On March 3, the U.S. Securities and Exchange Commission’s (SEC) Division of Examinations released its 2021 examination priorities. According to the release, the Division of Examinations will prioritize the examination of a wide range of practices, products, and services that it believes present heightened risks to investors, including a greater focus on climate-related risks.
Correspondingly, on March 4, the SEC announced the creation of a Climate and Environmental, Social, and Governance (ESG) Task Force in the Division of Enforcement. This task force will focus on developing initiatives to proactively identify misconduct related to climate and ESG issues. The task force will additionally “evaluate and pursue tips, referrals, and whistleblower complaints on ESG-related issues.”
The Division of Examinations releases its examination priorities annually. The Division completes on-site exams of market participants in order to inform the SEC’s rule-making initiviates, identify risks, and pursue misconduct. In instances where exams reveal potential misconduct, the Division of Examinations refers the matter to the Division of Enforcement.
The examination priorities for the 2021 fiscal year include many areas that have been prioritized in recent years. Some of these priorities are “retail investors, including seniors and those saving for retirement, through Reg. BI and fiduciary duty compliance,” “financial technology (Fintech) and innovation, including digital assets,” and “information security and operational resiliency.” While these have all been priorities in recent years, the Division of Examinations intends to focus more greatly on the ways these areas intersect with climate and ESG issues.
“This year, the Division [of Examinations] is enhancing its focus on climate and ESG-related risks by examining proxy voting policies and practices to ensure voting aligns with investors’ best interests and expectations, as well as firms’ business continuity plans in light of intensifying physical risks associated with climate change,” said Acting Chair Allison Herren Lee. “Through these and other efforts, we are integrating climate and ESG considerations into the agency’s broader regulatory framework.”
“Our priorities reflect the complicated, diverse, and evolving nature of the risks to investors and the markets, including climate and ESG,” said Division of Examinations Director Pete Driscoll. “In this unprecedented time, the Division is committed to continuing to adapt examination processes and find innovative ways to enhance the effectiveness of examinations and our risk-based approach. However, the bedrock of our examination program remains unchanged. The work we do, from examinations to publishing risk alerts and conducting outreach, serves our mission to promote compliance and protect investors.”
The newly announced Climate and ESG Task Force will be led by Kelly L. Gibson, the Acting Deputy Director of Enforcement. According to the SEC, the task force’s initial focus “will be to identify any material gaps or misstatements in issuers’ disclosure of climate risks under existing rules.”
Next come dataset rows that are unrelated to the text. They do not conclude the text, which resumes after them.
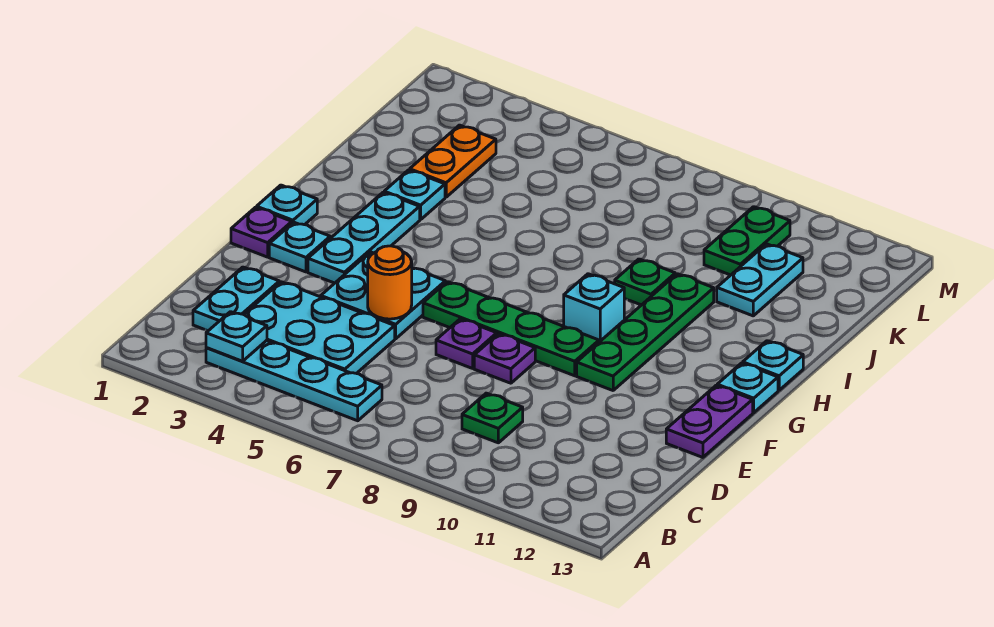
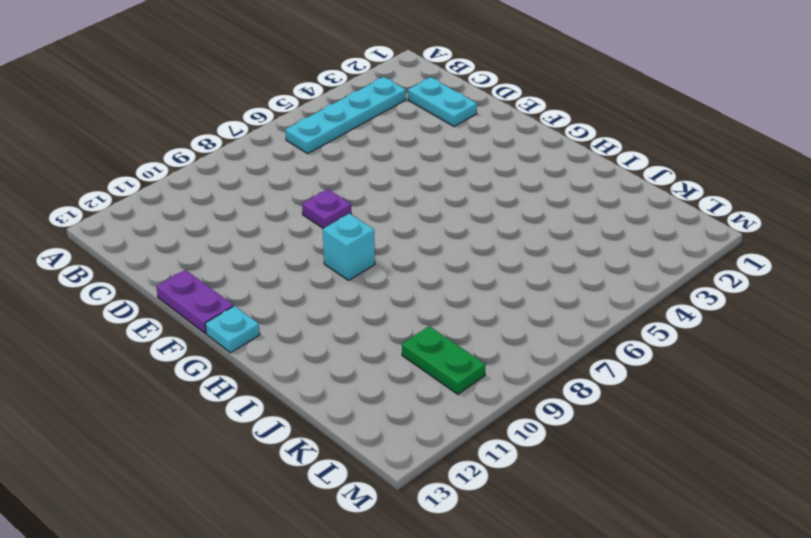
none -> cyan 2x3 plate [244,282,395,374]
none -> green 1x1 plate [462,393,523,443]
none -> cyan 2x2 plate [321,252,445,339]

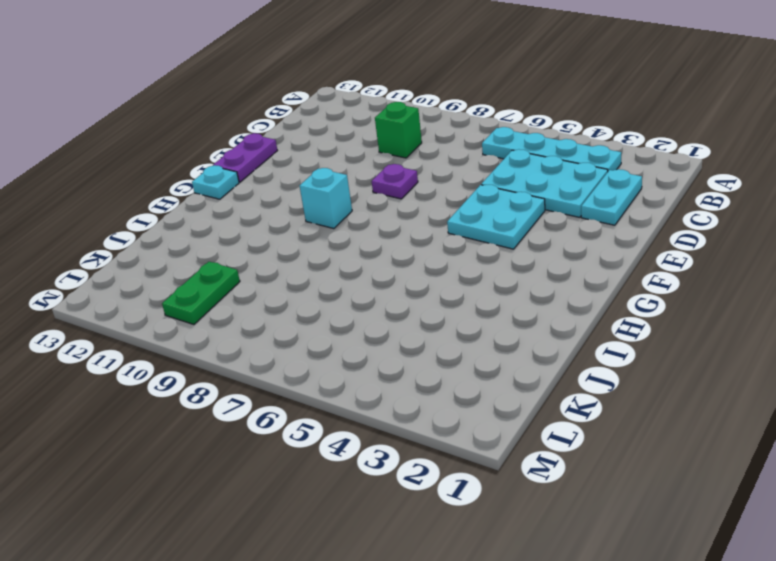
green 1x1 brick [375,102,422,158] -> green 1x1 plate [462,393,523,443]
none -> purple 1x1 plate [436,319,497,368]
none -> purple 1x1 plate [231,207,292,257]
none -> cyan 1x1 plate [269,222,330,272]

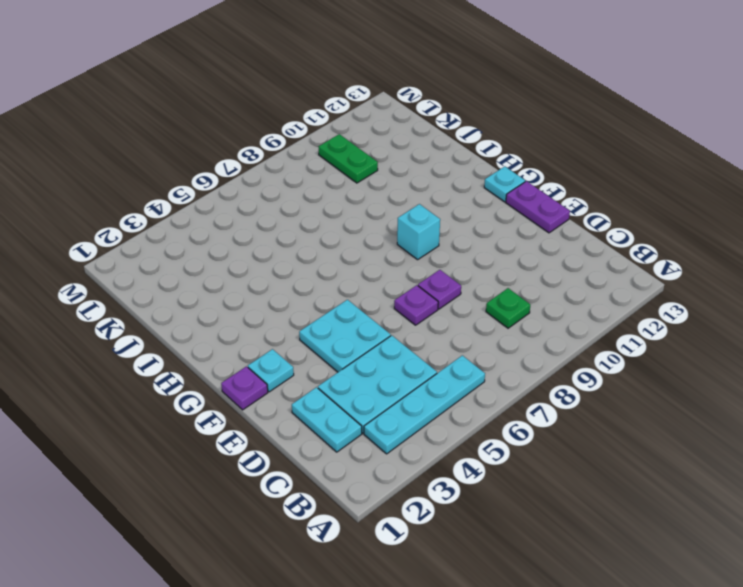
none -> cyan 1x3 plate [308,192,420,283]
none -> green 1x4 plate [423,282,599,376]
none -> green 1x4 plate [577,274,714,390]

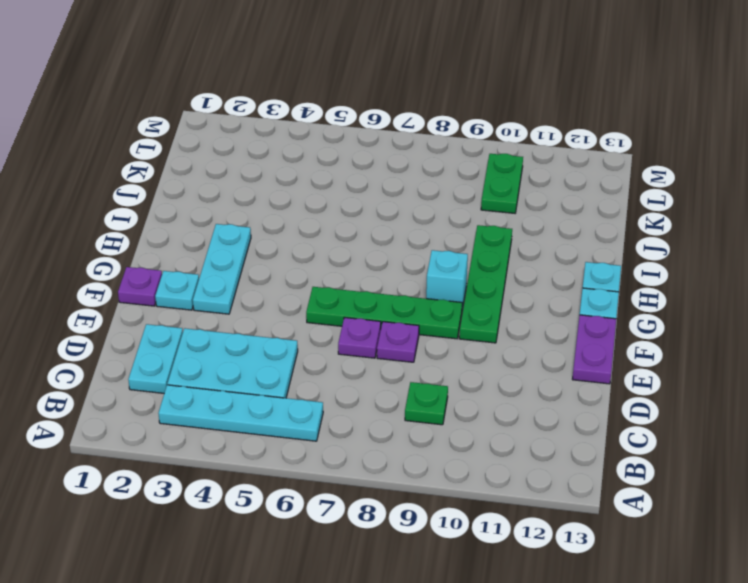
none -> cyan 2x2 plate [321,252,445,339]
none -> cyan 1x1 plate [257,185,317,225]
none -> cyan 1x1 plate [384,170,445,220]

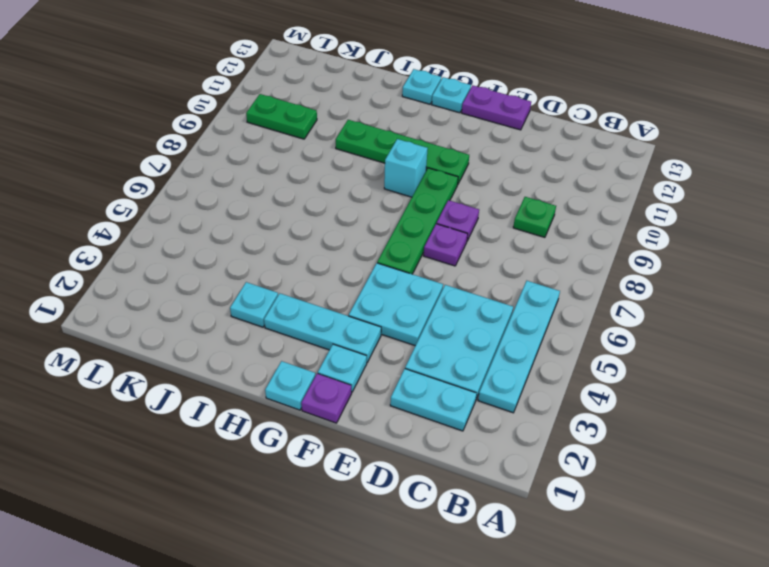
none -> green 1x1 plate [615,259,675,305]
none -> orange 1x2 plate [410,125,496,197]
none -> cyan 1x2 plate [717,244,803,316]

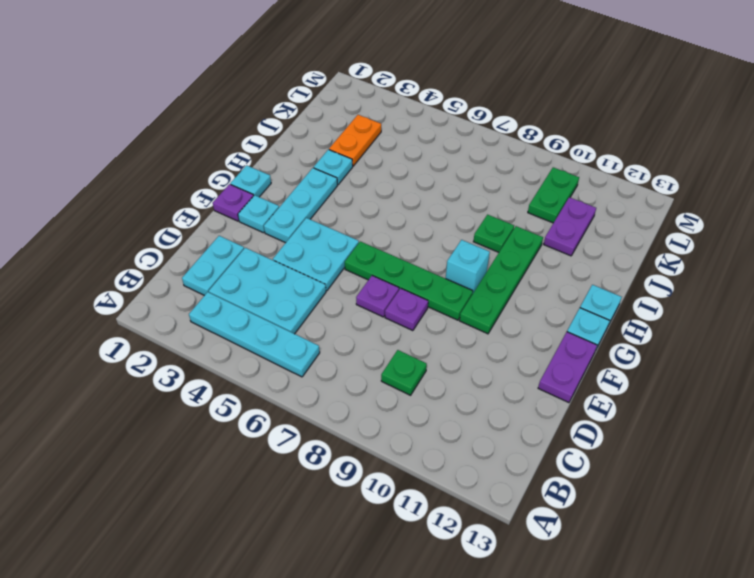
purple 1x2 plate [544,197,596,256] -> cyan 1x2 plate [717,244,803,316]
none -> cyan 1x1 plate [206,312,267,361]
none -> orange 1x1 round brick [368,246,412,319]

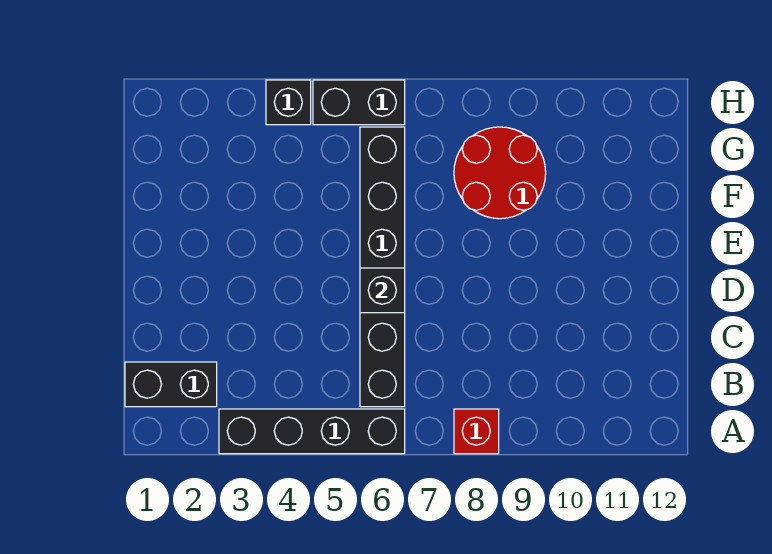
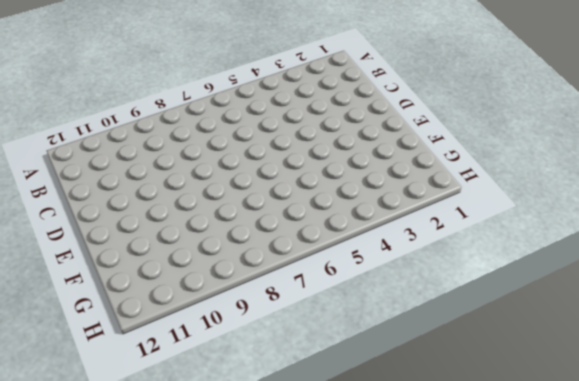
none -> black 1x4 brick [219,409,405,454]
none -> red 1x1 brick [454,409,499,454]

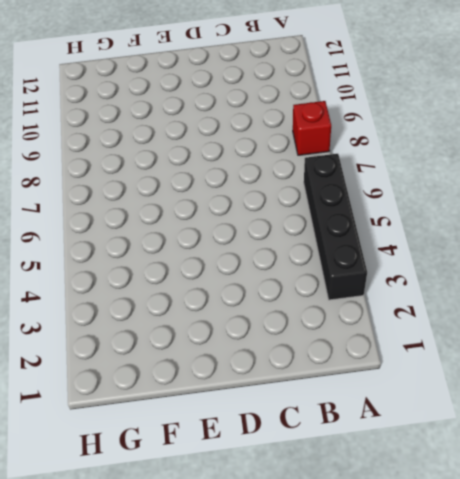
none -> black 1x2 brick [125,362,217,407]
none -> black 1x6 brick [360,127,405,407]

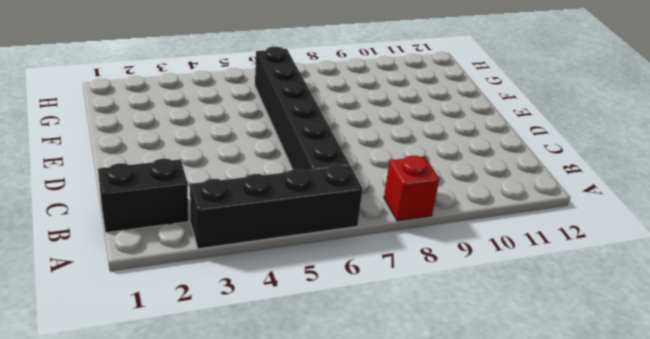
none -> red 2x2 round brick [454,127,546,219]
none -> black 1x1 brick [266,80,311,125]

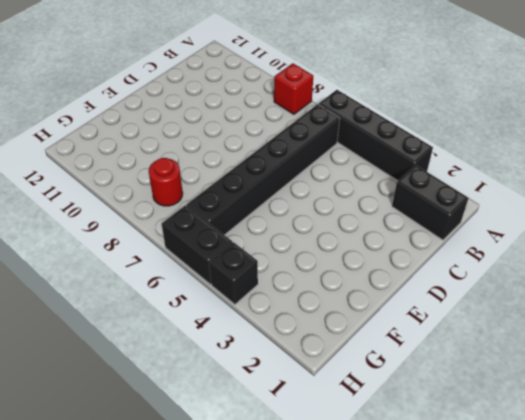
red 1x1 round brick [149,158,183,206] -> red 2x2 round brick [454,127,546,219]
none -> black 1x1 brick [360,268,405,313]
“Climate risks and sustainability are critical issues for the investing public and our capital markets,” said Acting Chair Lee. “The task force announced today will play an important role in enhancing and coordinating the efforts of the Division of Enforcement, the Office of the Whistleblower, and other parts of the agency to bolster the efforts of the Commission as a whole on these vital matters.”
Following the SEC’s announcement, the National Whistleblower Center (NWC) released a statement commending the task force’s creation. In July of 2020, the NWC released a report “Exposing a Ticking Time Bomb: How Fossil Fuel Industry Fraud is Setting Us Up for a Financial Implosion – and What Whistleblowers Can Do About It.” The report details “the dramatic understatement of risks posed by climate change to fossil fuel companies’ own financial condition and to the economy at large,” and highlights the crucial role whistleblowers can play in exposing these types of fraud.
“We applaud the SEC’s commitment to addressing fraudulent concealment of climate risk through the creation of this task force,” said John Kostyack, Executive Director of the NWC. “Decades of deception in the fossil fuel industry have cheated investors of critical information and left our economy woefully unprepared to address climate change. We look forward to working with whistleblowers and others fighting climate-related corruption to ensure that this task force succeeds with its critical mission.”
Since the SEC Whistleblower Program was created in 2010, whistleblowers have played a crucial role in the SEC’s enforcement efforts. According to the program’s 2020 annual report to Congress, $2.7 billion in total monetary sanctions have been triggered by whistleblower disclosures, including “more than $1.5 billion in disgorgement of ill-gotten gains and interest, of which more than $850 million has been, or is scheduled to be, returned to harmed investors.” Since issuing its first whistleblower award in 2012, the SEC has awarded approximately $758 million to 142 individuals.